Festa della mamma, lo Ior raccoglie 234mila euro contro il cancro

volontari Ior ForlìSabato 7 e domenica 8 maggio, 140 piazze romagnole si sono unite in un abbraccio carico dei colori e dei profumi delle Azalee dello Ior. Quasi mille volontari dell’Istituto oncologico romagnolo, assieme a tanti ricercatori e medici dell’IRST-IRCCS e delle Oncologie del territorio sono riusciti in un piccolo miracolo, festeggiare la mamma, emblema della vita e unire tutta la Romagna distribuendo oltre 15mila azalee dello Ior e raccogliendo 234mila euro per la ricerca contro il cancro in Romagna. La trentunesima edizione della Festa della mamma è stata un incredibile successo, reso possibile dalla generosa partecipazione dei cittadini romagnoli che si sono fatti trovare pronti per questa importante sfida e che, come sempre in questi anni, hanno dato il loro contributo fondamentale in questa importante battaglia.

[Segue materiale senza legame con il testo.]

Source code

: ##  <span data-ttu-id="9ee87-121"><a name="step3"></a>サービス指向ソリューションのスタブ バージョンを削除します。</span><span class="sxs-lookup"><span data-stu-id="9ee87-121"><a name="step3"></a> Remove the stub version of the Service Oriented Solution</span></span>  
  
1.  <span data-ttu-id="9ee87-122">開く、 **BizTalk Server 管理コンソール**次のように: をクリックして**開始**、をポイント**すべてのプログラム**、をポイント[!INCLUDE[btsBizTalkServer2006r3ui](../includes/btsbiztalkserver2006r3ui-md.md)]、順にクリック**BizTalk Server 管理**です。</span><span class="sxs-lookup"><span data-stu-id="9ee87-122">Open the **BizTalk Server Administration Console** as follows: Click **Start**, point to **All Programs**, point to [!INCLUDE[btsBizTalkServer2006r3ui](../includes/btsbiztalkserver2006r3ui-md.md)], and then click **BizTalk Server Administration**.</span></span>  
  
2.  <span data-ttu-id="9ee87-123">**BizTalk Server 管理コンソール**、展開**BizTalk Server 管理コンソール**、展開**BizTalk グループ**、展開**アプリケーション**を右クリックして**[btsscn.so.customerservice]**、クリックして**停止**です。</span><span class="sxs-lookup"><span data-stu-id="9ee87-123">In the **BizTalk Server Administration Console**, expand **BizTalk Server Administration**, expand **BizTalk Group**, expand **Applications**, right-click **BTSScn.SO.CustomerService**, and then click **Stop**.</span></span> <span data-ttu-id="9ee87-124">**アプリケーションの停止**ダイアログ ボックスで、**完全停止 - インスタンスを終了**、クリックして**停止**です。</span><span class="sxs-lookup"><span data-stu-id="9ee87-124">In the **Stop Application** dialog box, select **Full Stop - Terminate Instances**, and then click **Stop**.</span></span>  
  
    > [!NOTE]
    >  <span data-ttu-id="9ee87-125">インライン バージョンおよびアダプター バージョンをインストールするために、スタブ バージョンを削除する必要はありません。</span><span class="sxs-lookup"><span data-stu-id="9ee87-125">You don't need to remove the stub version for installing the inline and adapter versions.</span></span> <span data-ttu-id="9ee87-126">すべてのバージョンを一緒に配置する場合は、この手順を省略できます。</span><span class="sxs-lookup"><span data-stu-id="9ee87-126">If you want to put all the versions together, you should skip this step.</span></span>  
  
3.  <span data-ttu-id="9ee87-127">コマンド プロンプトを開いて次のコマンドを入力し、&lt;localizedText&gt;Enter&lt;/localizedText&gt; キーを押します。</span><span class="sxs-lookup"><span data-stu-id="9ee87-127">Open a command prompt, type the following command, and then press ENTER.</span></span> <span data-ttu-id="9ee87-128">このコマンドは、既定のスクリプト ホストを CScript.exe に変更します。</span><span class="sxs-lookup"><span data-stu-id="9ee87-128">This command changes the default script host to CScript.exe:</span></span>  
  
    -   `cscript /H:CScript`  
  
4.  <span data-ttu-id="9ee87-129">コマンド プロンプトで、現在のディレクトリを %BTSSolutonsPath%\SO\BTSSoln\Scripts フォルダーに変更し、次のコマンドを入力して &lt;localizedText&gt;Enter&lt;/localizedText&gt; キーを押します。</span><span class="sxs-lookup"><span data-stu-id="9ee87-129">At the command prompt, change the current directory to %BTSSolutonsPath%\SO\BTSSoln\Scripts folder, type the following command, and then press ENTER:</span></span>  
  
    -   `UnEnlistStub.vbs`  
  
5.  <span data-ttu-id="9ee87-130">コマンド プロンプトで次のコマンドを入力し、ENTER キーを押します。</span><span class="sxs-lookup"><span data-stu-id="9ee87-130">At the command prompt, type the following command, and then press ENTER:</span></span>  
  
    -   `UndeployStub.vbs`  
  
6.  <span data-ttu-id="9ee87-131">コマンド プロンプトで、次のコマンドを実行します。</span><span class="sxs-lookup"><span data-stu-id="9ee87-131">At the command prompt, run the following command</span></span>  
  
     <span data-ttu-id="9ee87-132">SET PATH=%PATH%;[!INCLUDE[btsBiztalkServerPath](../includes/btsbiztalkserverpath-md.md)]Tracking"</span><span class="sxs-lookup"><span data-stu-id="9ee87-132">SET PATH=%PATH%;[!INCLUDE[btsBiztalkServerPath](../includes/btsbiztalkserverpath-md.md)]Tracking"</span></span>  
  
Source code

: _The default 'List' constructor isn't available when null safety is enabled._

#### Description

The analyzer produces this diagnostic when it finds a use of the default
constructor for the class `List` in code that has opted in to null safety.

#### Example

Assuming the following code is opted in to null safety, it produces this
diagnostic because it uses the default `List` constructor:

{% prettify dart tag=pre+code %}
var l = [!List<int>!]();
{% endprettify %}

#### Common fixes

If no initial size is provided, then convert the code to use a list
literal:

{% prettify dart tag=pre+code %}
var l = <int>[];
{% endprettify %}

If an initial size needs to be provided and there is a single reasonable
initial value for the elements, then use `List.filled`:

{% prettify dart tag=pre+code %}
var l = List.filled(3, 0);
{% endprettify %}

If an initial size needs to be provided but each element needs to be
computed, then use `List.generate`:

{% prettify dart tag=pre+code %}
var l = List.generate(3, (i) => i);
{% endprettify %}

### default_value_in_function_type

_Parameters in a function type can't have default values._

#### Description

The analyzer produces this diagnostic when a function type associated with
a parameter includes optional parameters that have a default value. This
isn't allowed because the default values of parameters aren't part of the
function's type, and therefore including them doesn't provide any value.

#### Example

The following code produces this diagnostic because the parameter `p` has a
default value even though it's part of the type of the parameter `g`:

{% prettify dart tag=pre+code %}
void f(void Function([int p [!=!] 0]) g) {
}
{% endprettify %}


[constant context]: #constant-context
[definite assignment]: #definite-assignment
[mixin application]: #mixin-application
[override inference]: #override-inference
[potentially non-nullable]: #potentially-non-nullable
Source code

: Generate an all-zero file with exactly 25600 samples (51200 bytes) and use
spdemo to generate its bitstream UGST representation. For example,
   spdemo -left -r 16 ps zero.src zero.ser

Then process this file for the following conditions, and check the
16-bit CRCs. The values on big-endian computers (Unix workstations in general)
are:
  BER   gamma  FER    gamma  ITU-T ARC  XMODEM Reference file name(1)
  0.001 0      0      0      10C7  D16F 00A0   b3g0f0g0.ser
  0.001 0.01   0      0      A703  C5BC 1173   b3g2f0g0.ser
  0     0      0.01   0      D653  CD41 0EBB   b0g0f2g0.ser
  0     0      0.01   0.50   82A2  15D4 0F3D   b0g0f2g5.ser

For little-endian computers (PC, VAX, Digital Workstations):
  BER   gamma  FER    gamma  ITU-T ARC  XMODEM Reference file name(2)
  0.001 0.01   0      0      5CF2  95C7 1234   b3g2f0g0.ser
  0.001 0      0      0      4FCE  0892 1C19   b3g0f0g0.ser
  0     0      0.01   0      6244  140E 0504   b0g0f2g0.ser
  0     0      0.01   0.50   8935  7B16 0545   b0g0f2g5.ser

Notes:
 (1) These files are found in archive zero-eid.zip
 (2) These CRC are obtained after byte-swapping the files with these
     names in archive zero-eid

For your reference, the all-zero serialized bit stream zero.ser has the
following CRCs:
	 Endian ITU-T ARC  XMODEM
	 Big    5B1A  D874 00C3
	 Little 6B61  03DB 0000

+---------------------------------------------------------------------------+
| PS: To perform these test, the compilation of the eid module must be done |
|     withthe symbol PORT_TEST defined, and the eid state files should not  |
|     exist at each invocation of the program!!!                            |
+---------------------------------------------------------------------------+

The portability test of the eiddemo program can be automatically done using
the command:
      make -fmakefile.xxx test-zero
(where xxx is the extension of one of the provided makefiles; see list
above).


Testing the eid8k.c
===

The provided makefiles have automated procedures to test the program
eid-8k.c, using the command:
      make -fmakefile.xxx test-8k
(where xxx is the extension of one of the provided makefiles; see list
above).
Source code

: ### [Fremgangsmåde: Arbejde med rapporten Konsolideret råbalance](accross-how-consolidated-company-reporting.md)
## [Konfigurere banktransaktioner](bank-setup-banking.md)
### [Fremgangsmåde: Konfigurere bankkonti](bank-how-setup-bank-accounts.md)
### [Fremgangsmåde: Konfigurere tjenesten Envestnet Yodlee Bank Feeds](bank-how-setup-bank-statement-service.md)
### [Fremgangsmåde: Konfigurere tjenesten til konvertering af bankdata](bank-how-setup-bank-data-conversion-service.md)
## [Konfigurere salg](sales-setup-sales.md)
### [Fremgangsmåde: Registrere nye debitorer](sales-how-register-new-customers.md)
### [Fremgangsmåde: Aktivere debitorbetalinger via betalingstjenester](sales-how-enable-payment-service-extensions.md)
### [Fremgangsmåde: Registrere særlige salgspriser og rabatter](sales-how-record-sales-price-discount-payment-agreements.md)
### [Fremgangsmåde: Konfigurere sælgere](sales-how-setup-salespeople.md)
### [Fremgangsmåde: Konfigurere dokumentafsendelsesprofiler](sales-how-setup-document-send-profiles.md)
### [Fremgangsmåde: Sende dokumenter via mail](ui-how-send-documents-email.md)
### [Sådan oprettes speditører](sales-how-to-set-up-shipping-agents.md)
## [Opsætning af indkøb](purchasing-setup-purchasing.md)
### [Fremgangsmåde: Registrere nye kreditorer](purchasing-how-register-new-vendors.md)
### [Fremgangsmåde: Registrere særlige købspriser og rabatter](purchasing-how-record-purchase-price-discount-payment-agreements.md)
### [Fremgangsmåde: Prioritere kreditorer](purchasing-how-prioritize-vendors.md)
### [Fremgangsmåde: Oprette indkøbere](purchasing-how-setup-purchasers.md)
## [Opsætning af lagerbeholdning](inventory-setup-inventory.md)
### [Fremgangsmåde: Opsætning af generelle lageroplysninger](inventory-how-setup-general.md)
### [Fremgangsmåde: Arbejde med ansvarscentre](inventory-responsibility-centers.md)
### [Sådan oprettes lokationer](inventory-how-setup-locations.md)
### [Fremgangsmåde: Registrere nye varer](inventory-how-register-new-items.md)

volontari Ior RavennaIl direttore generale dello Ior, Fabrizio Miserocchi, ha affermato: Sono orgoglioso dei volontari dello Ior, sono i migliori al mondo, ed è grazie a loro che abbiamo raggiunto questo successo. A nome di tutto lo Ior desidero ringraziarli per l’impegno e la costanza che in questi anni hanno deciso di donarci. Desidero ringraziare anche i ricercatori e i medici, che sono scesi nelle piazze con i camici a fianco dei volontari in questo bellissimo week end. Desidero anche ringraziare tutti i cittadini romagnoli che mai in questi 37 anni di attività hanno fatto mancare il loro sostegno allo Ior. Grazie al sostegno siamo riusciti in questi anni a cambiare il volto dell’oncologia romagnola: lo dimostra l’IRST-IRCCS, oggi luogo dove si sperimentano nuovi innovativi progetti di cura, lo dimostrano i quasi 235 medici e ricercatori sostenuti dallo Ior con le borse di studio, i 175 convegni scientifici promossi dal nostro istituto, i 122.000 studenti sensibilizzati nei corsi a scuola per promuovere i corretti stili di vita. I volontari e i sostenitori Ior sono i due pilastri del nostro istituto. Credo sia importante continuare in questa lotta e continuare a sostenere la ricerca oncologica in Romagna tramite lo Ior (c/c postale Ior n. 10839470 causale “Ricerca sul Cancro”): insieme possiamo fare la differenza”.